Picking Locks and Complex Actions
In most games picking locks ends up being multiple checks. Depending on the game, player, and GM you have:
- listen for other people on the far side
- check for traps
- disarm traps
- pick the lock
- check for more traps
- disarm more traps
- open the door
That is six different skill checks for something that almost everyone else at the table will see as one thing: opening the door. Constantly doing these checks is draining for everyone, and often devolves down to the GM listening for the declared actions in hopes a step gets missed at which point...gotcha. I've had this happen in games to the point that I pre-defined with the GM a "Standard Door Opening Procedure" for my rogue, which included detailed information including checking the doorframe and wall around the door while looking for traps. It was a lot of rolls still, but at least I could just say "SDOP" and didn't have to worry about me forgetting something my character did to protect the lives of themself and their friends.

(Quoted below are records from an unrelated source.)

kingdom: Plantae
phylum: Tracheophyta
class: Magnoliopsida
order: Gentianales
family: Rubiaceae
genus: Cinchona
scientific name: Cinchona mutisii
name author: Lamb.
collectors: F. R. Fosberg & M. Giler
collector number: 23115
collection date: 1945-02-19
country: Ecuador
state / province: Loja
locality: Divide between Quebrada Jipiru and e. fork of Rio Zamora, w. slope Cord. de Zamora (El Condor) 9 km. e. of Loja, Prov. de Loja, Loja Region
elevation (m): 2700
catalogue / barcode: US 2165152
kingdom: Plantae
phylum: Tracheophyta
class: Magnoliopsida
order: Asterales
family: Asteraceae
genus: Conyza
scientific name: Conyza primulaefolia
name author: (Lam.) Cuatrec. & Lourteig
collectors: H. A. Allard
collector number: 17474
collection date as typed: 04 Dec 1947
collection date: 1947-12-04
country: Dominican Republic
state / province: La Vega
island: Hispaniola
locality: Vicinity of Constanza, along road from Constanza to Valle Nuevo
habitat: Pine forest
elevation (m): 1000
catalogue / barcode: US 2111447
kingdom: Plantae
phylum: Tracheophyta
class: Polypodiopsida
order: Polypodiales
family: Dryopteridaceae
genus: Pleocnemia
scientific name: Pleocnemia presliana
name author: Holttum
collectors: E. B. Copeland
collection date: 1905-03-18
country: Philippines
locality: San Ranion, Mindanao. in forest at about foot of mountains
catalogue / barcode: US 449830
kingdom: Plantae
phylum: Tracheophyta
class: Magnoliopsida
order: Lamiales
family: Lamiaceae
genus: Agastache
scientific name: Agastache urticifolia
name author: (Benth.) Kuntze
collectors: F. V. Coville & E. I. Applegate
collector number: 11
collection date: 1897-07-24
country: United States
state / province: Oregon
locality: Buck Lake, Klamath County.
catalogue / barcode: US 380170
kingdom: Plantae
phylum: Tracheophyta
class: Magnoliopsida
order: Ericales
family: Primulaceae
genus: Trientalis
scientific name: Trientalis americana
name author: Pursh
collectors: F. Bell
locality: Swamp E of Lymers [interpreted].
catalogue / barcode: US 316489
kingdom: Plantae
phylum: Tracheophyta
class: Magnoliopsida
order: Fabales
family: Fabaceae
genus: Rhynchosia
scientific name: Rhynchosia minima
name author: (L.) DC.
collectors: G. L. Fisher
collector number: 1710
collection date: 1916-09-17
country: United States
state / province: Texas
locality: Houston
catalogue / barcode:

In other games, sometimes you have players doing complex actions. For example, if someone wants to jump off a balcony, grab a chandolier, swing across the ballroom, and drop on a fleeing thief how many checks is that? Do they have to roll to jump to the chandolier? Do they have to pilot the chandolier? Do they have to attack the thief? If they attack the thief is there then a grapple check to pin them?
In both cases you have something that is fair for a person to want to do in one "go" (checking and opening a door, and swashbucklery), but the sheer amount of rolls that can come up just slows the game down even more - and potentially at a time where doing those rolls can risk breaking the immersion, tone, and tension for other players.
Advice from DC Adventures
DC Adventures, a.k.a. Mutants and Masterminds 3rd ed, had good advice for this. They posed a situation similar to the chandolier situation above. A player is playing Batman, and in true Batman fashion they want to grapnel swing across a room and drop kick some thugs. How do you do that? Their advice was to just handle the attack roll. Batman's movement power (the bought grapnel line) let him traverse the area, so the important part of the action was the roll to attack.
It's good advice. And advice I'm trying to apply in more places. Here is how it works.
Identify the Key Roll
Looking over everything involved in the action, and figure out what is the key part of the roll. To identify the key roll you're looking for the following factors as guidelines:
- Which part has the most dramatic/interesting results for success/failure?
- Which is the hardest task (highest chance of failure)?
I do them in that order, because a more interesting success/fail should trump a high DC, but if you feel differently then go for it. So for the door check, I might just make it a roll to find a particularly well hidden trap. While for the swing across, if a failed roll might drop them onto the king I may make it the chandolier swing roll. At the same time, if no such risk really existed, I would keep it the attack roll like in DC Adventures.
Be Consistent
The big thing with this to remember is to be consistent. If sometimes you do one roll and sometimes you do all the rolls that can cause confusion. Not to say you can't do it, but have some consistency for it. Even if it is just "important" vs "unimportant" checks. Like if someone wants to swing over the king and tackle the villain, maybe they make both checks. But just swinging across a random tavern for some thief is one or the other.
The same can be true for doors.
Try it out. See if you like it. Maybe it will help your games go a bit faster.